Потомъ гимназисты, узнали, что Сидоровъ отнялъ у надзирателя ученика и, со словами: пороть стыдно и грѣшно, отослалъ гимназиста въ классъ; что по поводу этого случая собранъ былъ педагогическій совѣтъ, что на совѣтѣ Сидорову пришлось просить извиненія у надзирателя и учителя, пославшаго ученика на порку; что на этомъ же совѣтѣ, благодаря горячимъ рѣчамъ и доказательствамъ Сидорова и Краснова, благодаря согласію съ ихъ рѣчами Іоанова, принято рѣшеніе, прибѣгать къ розгѣ только въ самыхъ крайнихъ случаяхъ.

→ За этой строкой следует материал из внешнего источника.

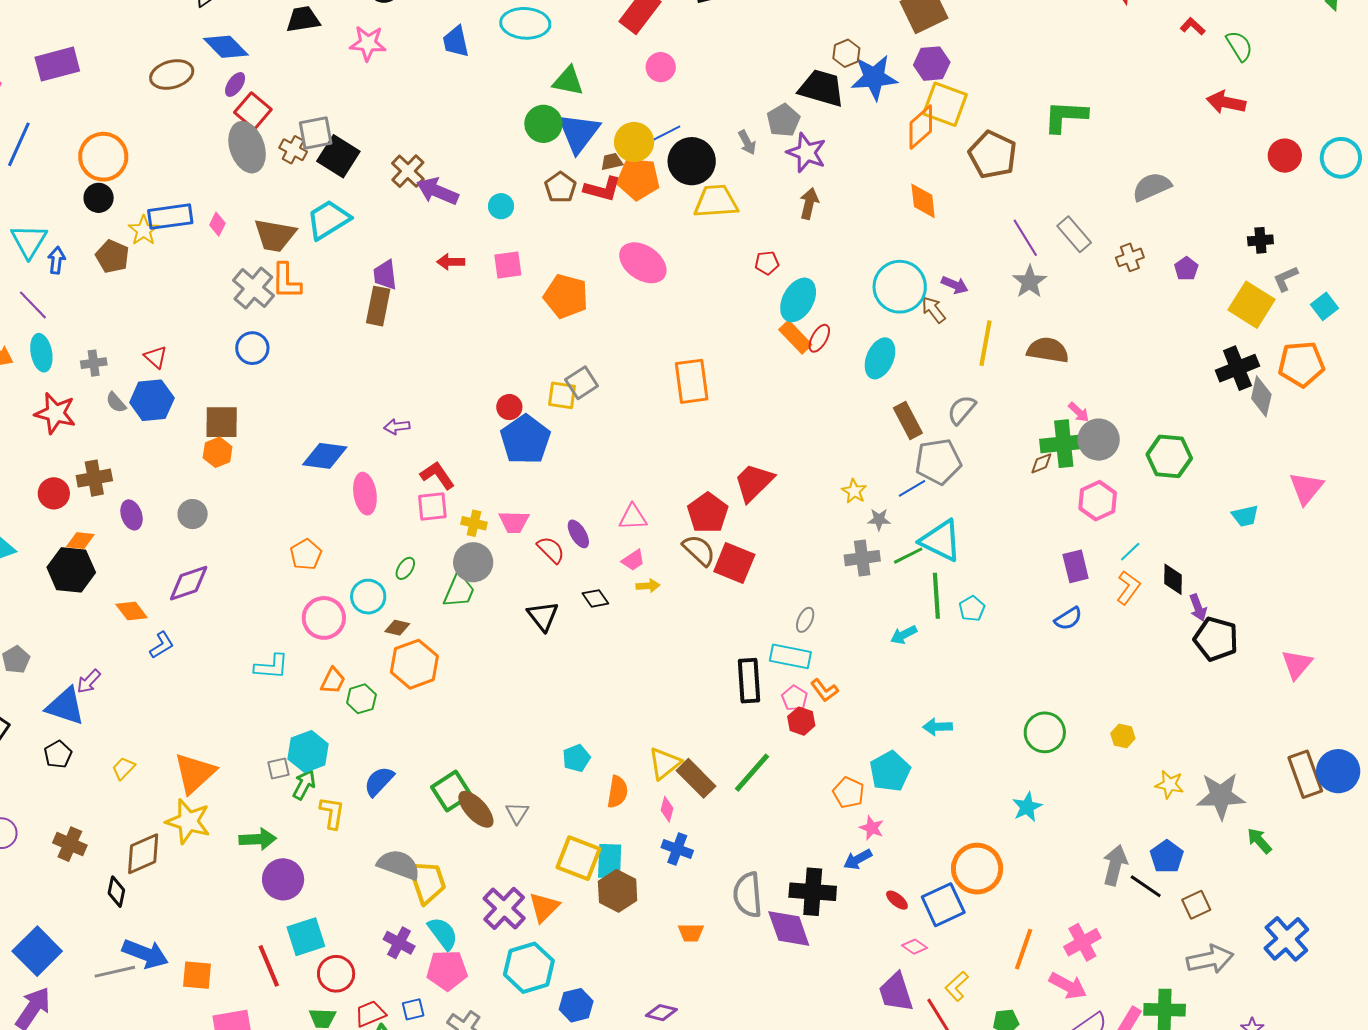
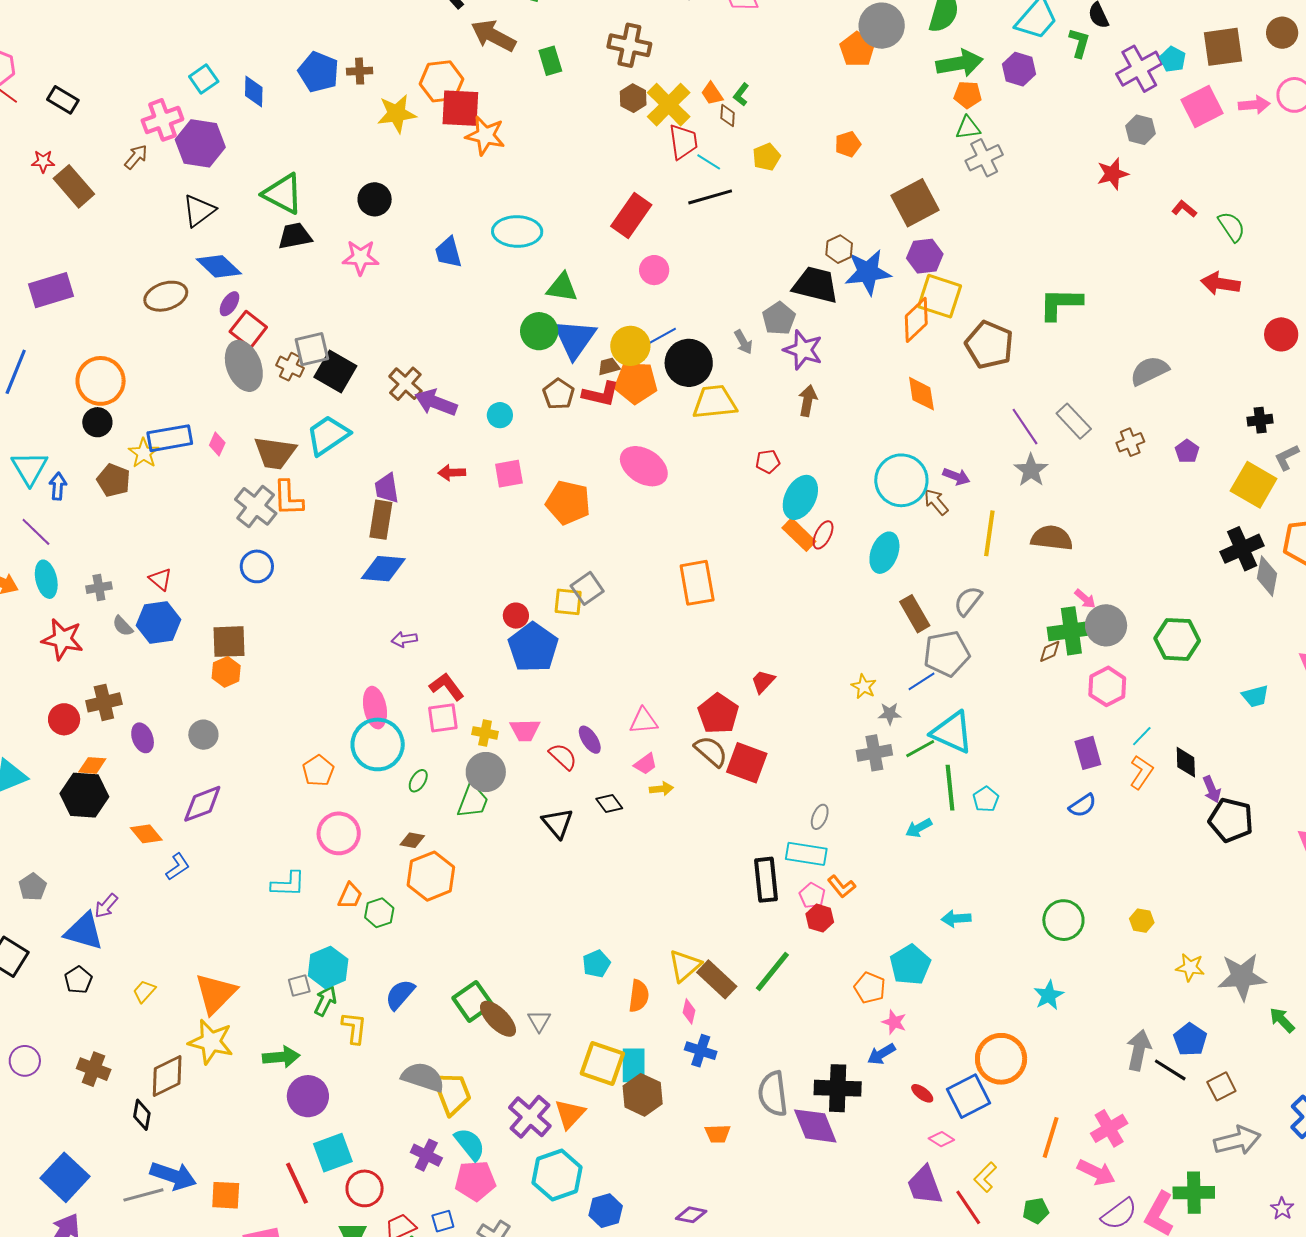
blue diamond: (325, 456) -> (383, 569), moved
red trapezoid: (754, 482) -> (763, 681), size x0.6
cyan circle: (368, 597) -> (378, 744), moved, size x1.5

Въ гимназіи перестали пороть. Не знаю, отмѣнена-ли теперь порка въ гимназіяхъ de jure, но de facto порка теперь не существуетъ [2]; но во времена, описываемыя здѣсь, въ началѣ шестидесятыхъ годовъ, она царила въ гимназіяхъ, по крайней мѣрѣ, на югѣ Россіи, и въ русской литературѣ еще только-что раздался голосъ Добролюбова о всероссійской гимназіи, разрушаемой розгою. Понятно поэтому, что протестъ Сидорова противъ розги былъ великъ въ глазахъ учениковъ, какъ наглядный примѣръ чего-то въ родѣ героизма.
* * *
Не скоро дошло до юга Россіи вѣяніе новой жизни, жажда реформъ, обхватившія русское общество послѣ крымской войны; но за то скоро дошло до него реакціонное направленіе, обуявшее сейчасъ послѣ начала польскаго возстанія, казалось, еще болѣе горячо русское общество, чѣмъ прежняя жажда перемѣнъ и реформъ. Могутовъ былъ въ седьмомъ классѣ, ему оставалось только полгода до окончанія курса, когда отразилось реакціонное направленіе и на С-ской гимназіи. Прежде всего., бывшій инспекторъ, Терзаевъ, какъ его называли гимназисты, назначенный директоромъ въ К-скую гимназію, того же учебнаго округа, какъ и С-ская, по пути, заѣхалъ въ городъ С-ль и прожилъ въ немъ три дня. Уѣхавъ три года назадъ сильно сконфуженнымъ, Терзаевъ теперь, въ эти три дня, какъ-бы желая изгладить изъ памяти гражданъ города воспоминаніе о некрасивомъ своемъ отъѣздѣ, бывалъ вездѣ съ высоко поднятой головой, съ гордымъ взглядомъ, съ выраженіемъ лица и всей фигуры, ясно говорящими, что онъ теперь большая, очень большая птица. Ему захотѣлось побывать и въ гимназіи: вѣдь гимназисты видѣли его паденіе, такъ пусть же они увидятъ и его торжество. Онъ выбралъ для посѣщенія воскресный день и, прежде всего, пожаловалъ въ гимназическую церковь. Изъ церкви онъ пожелалъ пройтись по гимназическимъ заламъ, и свободные отъ занятій гимназисты, привыкшіе уже не бѣгать страха ради отъ глазъ директора, слѣдили, какъ Іоановъ, вмѣстѣ съ нимъ, ходилъ по заламъ, дортуарамъ и классамъ гимназіи. Іоановъ, какъ всегда, былъ ровенъ и спокоенъ, а голосъ Терзаева, сильно отзывающійся востокомъ, еще громче, чѣмъ въ оны дни, раздавался по заламъ.